__PASSAGE PROVIDED__.
Mountainhead is frustrating. Not because it’s incomprehensible, but because it thinks it’s saying something important when it’s really just four rich guys name-dropping dead philosophers to one-up each other. This is what happens when a movie wants to be My Dinner with Andre but ends up being Entourage for men who took one undergrad course in critical theory.

The plot, if you can call it that, follows four tech-adjacent, crypto-libertarian pseudo-intellectuals who retreat to a lavish, isolated estate to philosophize, gamble, and stroke each other’s egos. It feels like a male, dweeby version of the White Lotus Season 3 group chat. These guys aren’t really friends. They’re a hierarchy that never stops shifting. Every scene is a small coup. Power is their currency, and money is the medium through which they remind each other who the real genius is.

Philosophy here isn’t a tool for liberation or understanding. It’s a weapon. A form of currency. Quotes from Nietzsche, Žižek, and Hannah Arendt are lobbed like grenades. They interpret Foucault as a justification for surveillance, not a critique. They love to sound like they’re dismantling capitalism while privately investing in weapons startups. It’s the Silicon Valley kind of intellectualism: all critical theory boiled down into a pitch deck.

__RECORD EXCERPTS__.

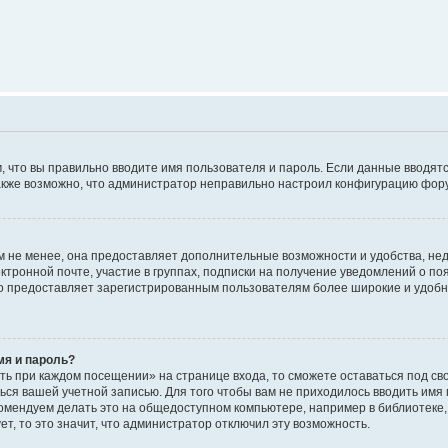
м, что вы правильно вводите имя пользователя и пароль. Если данные вводят
 Также возможно, что администратор неправильно настроил конфигурацию фор
 не менее, она предоставляет дополнительные возможности и удобства, не
ктронной почте, участие в группах, подписки на получение уведомлений о п
, но предоставляет зарегистрированным пользователям более широкие и удо
мя и пароль?
ть при каждом посещении» на странице входа, то сможете оставаться под с
аться вашей учетной записью. Для того чтобы вам не приходилось вводить имя
омендуем делать это на общедоступном компьютере, например в библиотеке, 
т, то это значит, что администратор отключил эту возможность.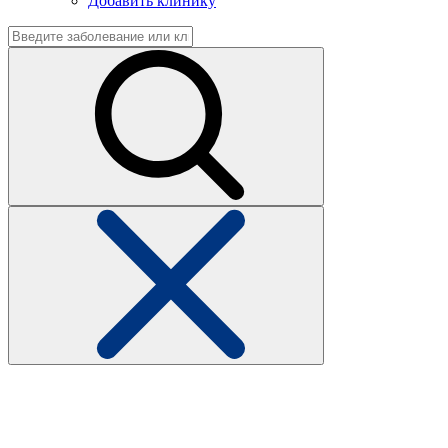
Добавить клинику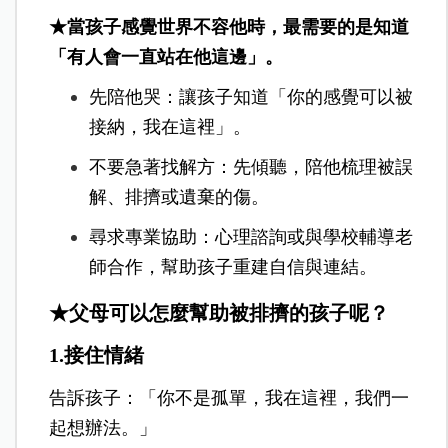
★當孩子感覺世界不容他時，最需要的是知道
「有人會一直站在他這邊」。
先陪他哭：讓孩子知道「你的感覺可以被
接納，我在這裡」。
不要急著找解方：先傾聽，陪他梳理被誤
解、排擠或遺棄的傷。
尋求專業協助：心理諮詢或與學校輔導老
師合作，幫助孩子重建自信與連結。
★父母可以怎麼幫助被排擠的孩子呢？
1.接住情緒
告訴孩子：「你不是孤單，我在這裡，我們一
起想辦法。」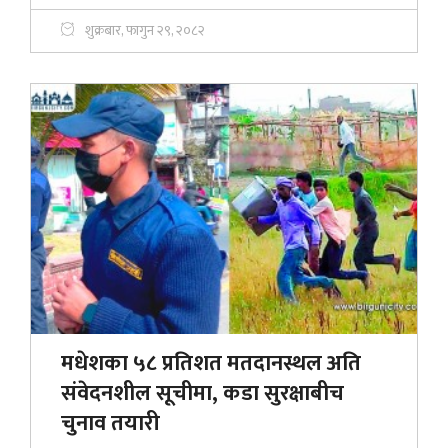
शुक्रबार, फागुन २९, २०८२
मधेशका ५८ प्रतिशत मतदानस्थल अति
संवेदनशील सूचीमा, कडा सुरक्षाबीच
चुनाव तयारी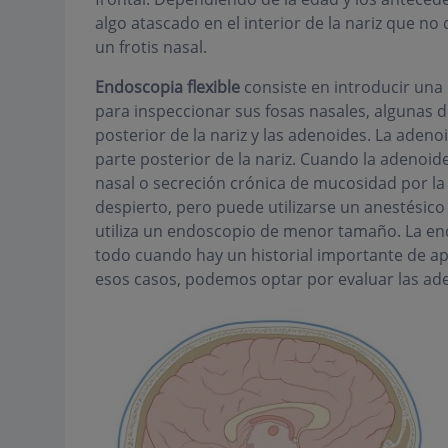
algo atascado en el interior de la nariz que no
un frotis nasal.
Endoscopia flexible
consiste en introducir una
para inspeccionar sus fosas nasales, algunas d
posterior de la nariz y las adenoides. La aden
parte posterior de la nariz. Cuando la adenoi
nasal o secreción crónica de mucosidad por la n
despierto, pero puede utilizarse un anestésico l
utiliza un endoscopio de menor tamaño. La end
todo cuando hay un historial importante de apn
esos casos, podemos optar por evaluar las ade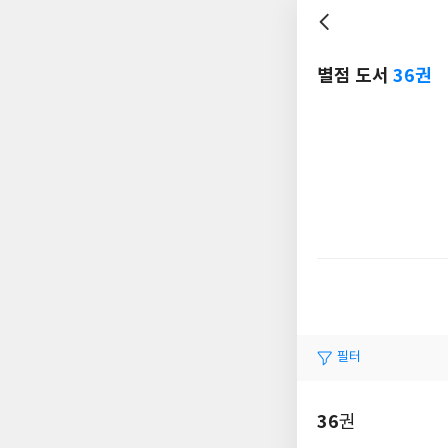
별점 도서
36권
필터
36
권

__THINGS TO DO__.
[a] From the Mountainhead review, reproduce the passage between "Mountainhead is frustrating." and "in critical theory.", inclusive.
[b] Answer these questions about the Mountainhead review:
(i) How many rich guys does the film center on?
(ii) Which season of White Lotus does the review mention?
(iii) How do the characters interpret Foucault?
You won't need the material for this work.

__NUMBERED RESPONSES__.
[a]
Mountainhead is frustrating. Not because it’s incomprehensible, but because it thinks it’s saying something important when it’s really just four rich guys name-dropping dead philosophers to one-up each other. This is what happens when a movie wants to be My Dinner with Andre but ends up being Entourage for men who took one undergrad course in critical theory.

[b]
(i) Four.
(ii) Season 3.
(iii) As a justification for surveillance, not a critique.